> [Required work]
Which lines of the listing below contain the word "Table"? Return them.

> [Material shown]
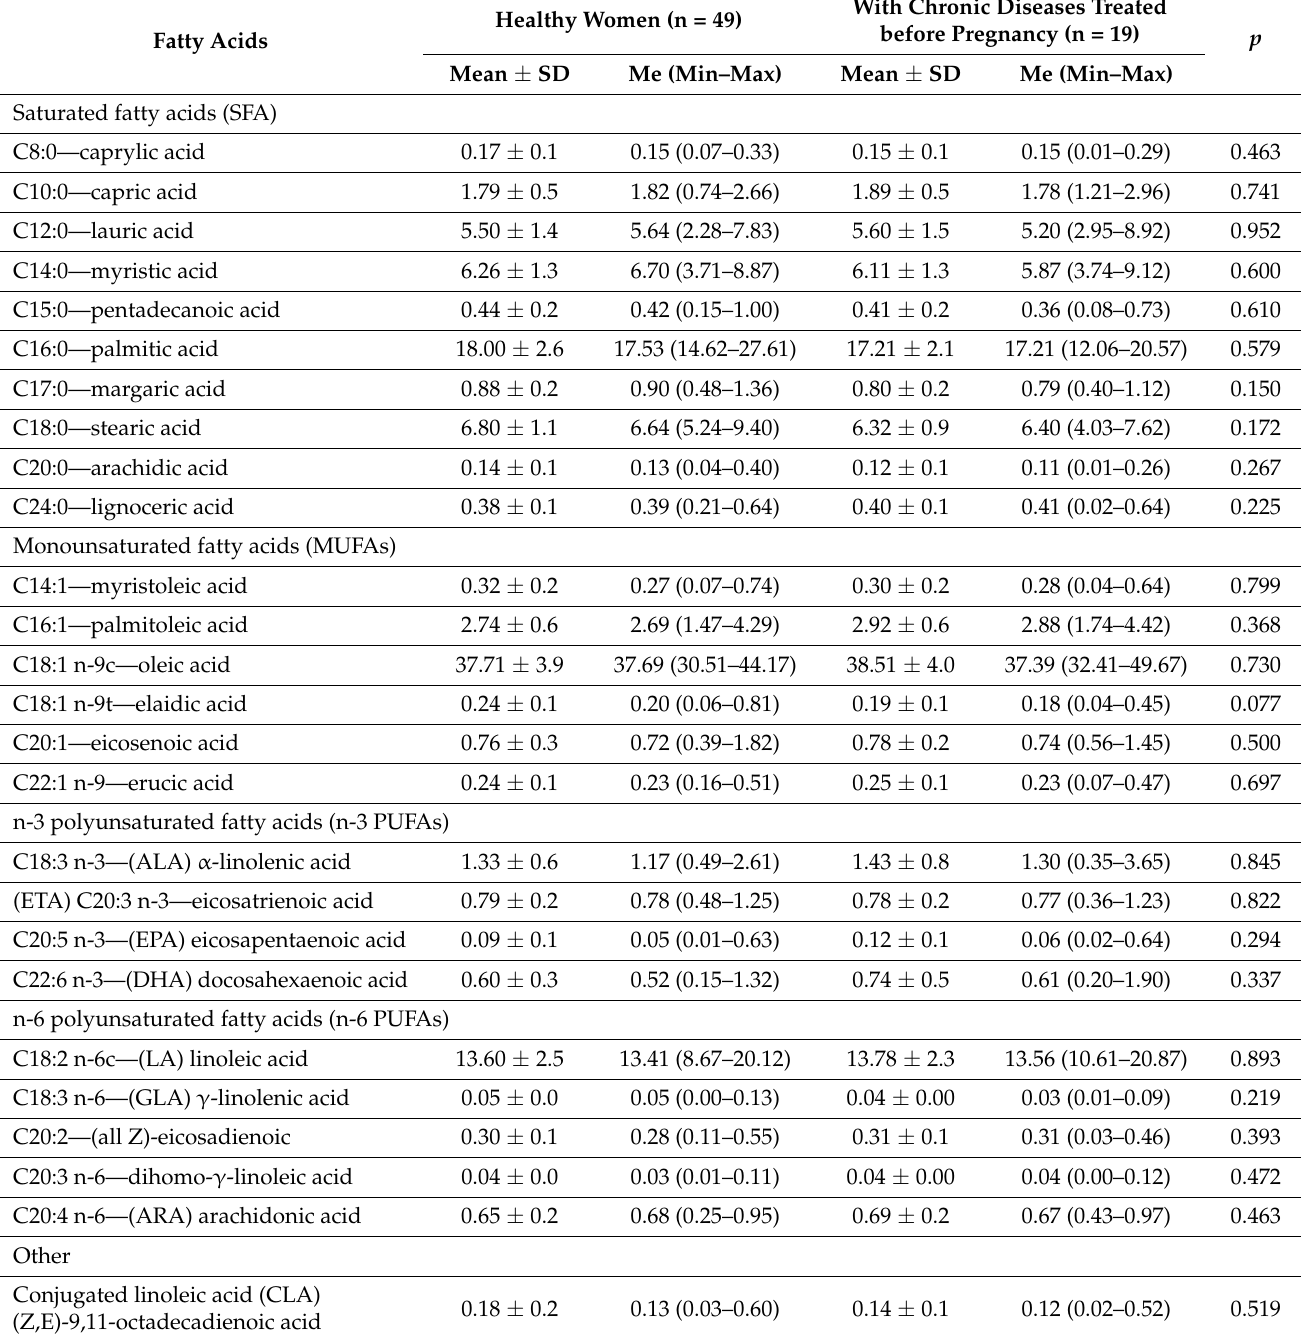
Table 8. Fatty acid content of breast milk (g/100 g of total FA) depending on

--

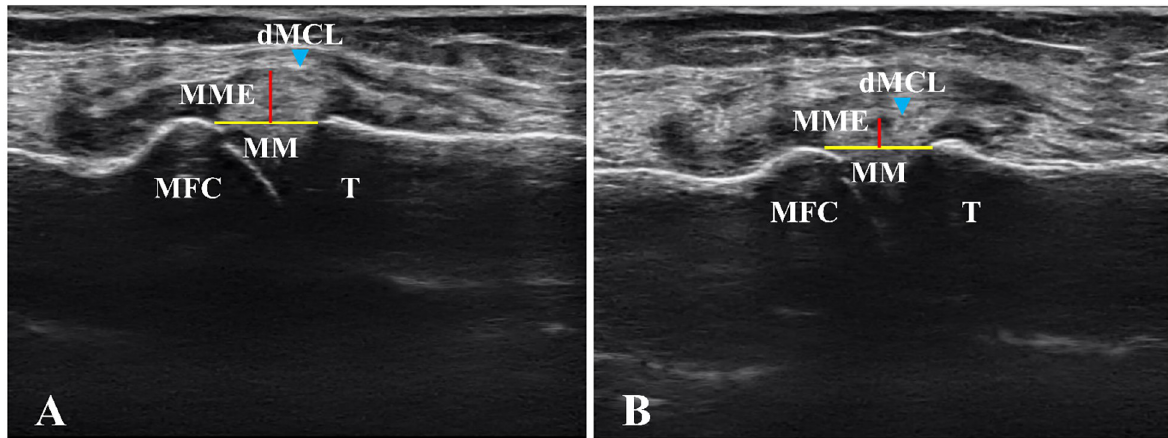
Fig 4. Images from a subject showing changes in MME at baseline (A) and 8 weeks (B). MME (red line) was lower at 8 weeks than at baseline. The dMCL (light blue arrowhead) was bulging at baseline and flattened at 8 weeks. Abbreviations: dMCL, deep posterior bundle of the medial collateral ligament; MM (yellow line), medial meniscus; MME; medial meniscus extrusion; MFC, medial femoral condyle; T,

---

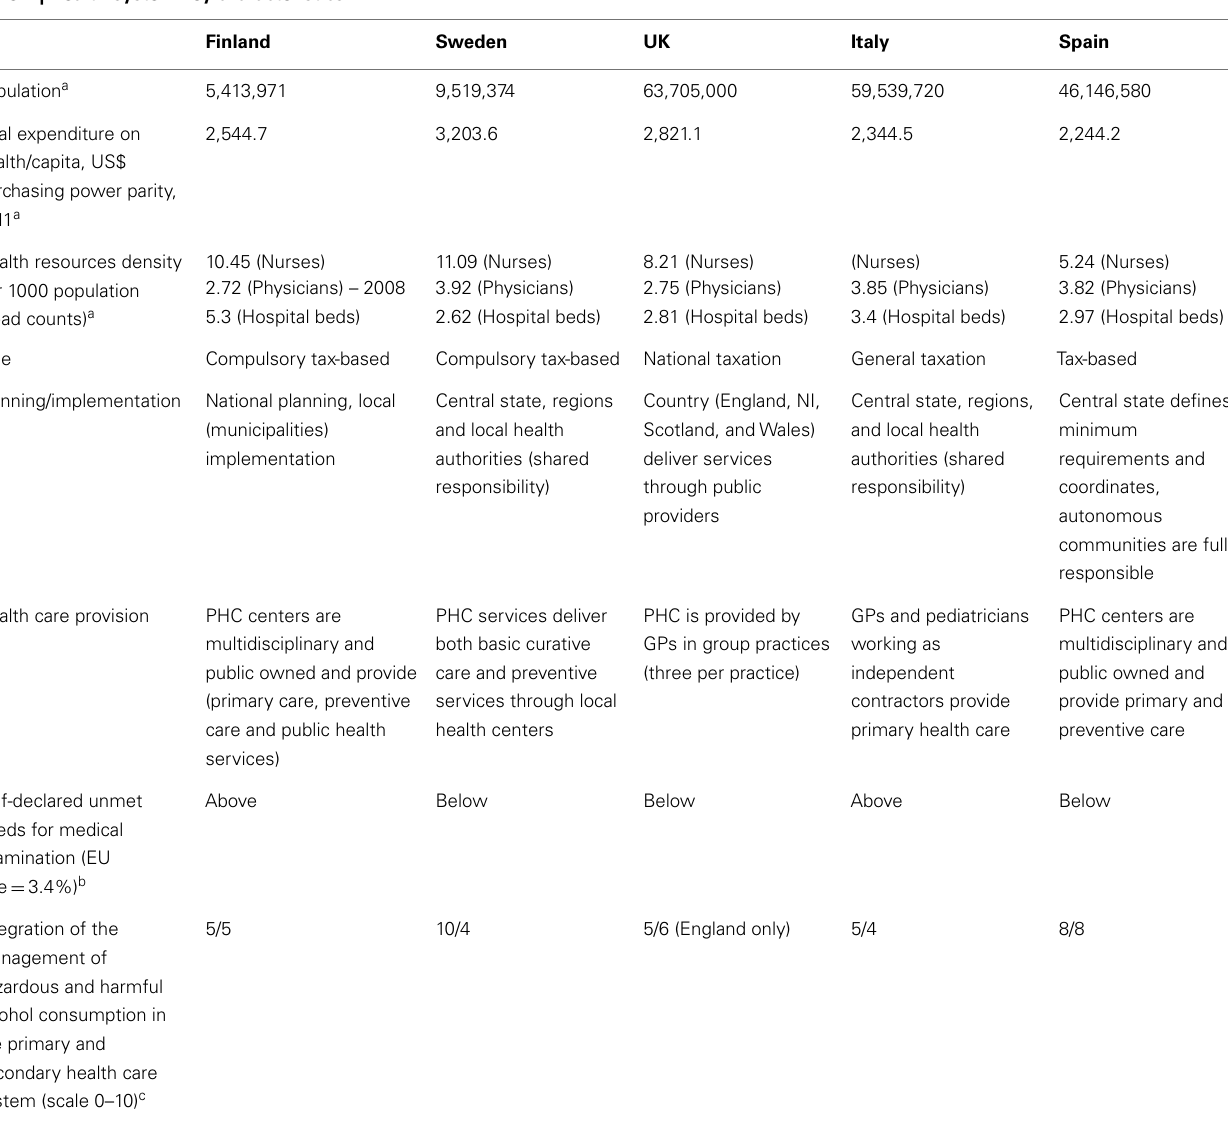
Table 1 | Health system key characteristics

> [Problem solution]
Table 8. Fatty acid content of breast milk (g/100 g of total FA) depending on
Table 1 | Health system key characteristics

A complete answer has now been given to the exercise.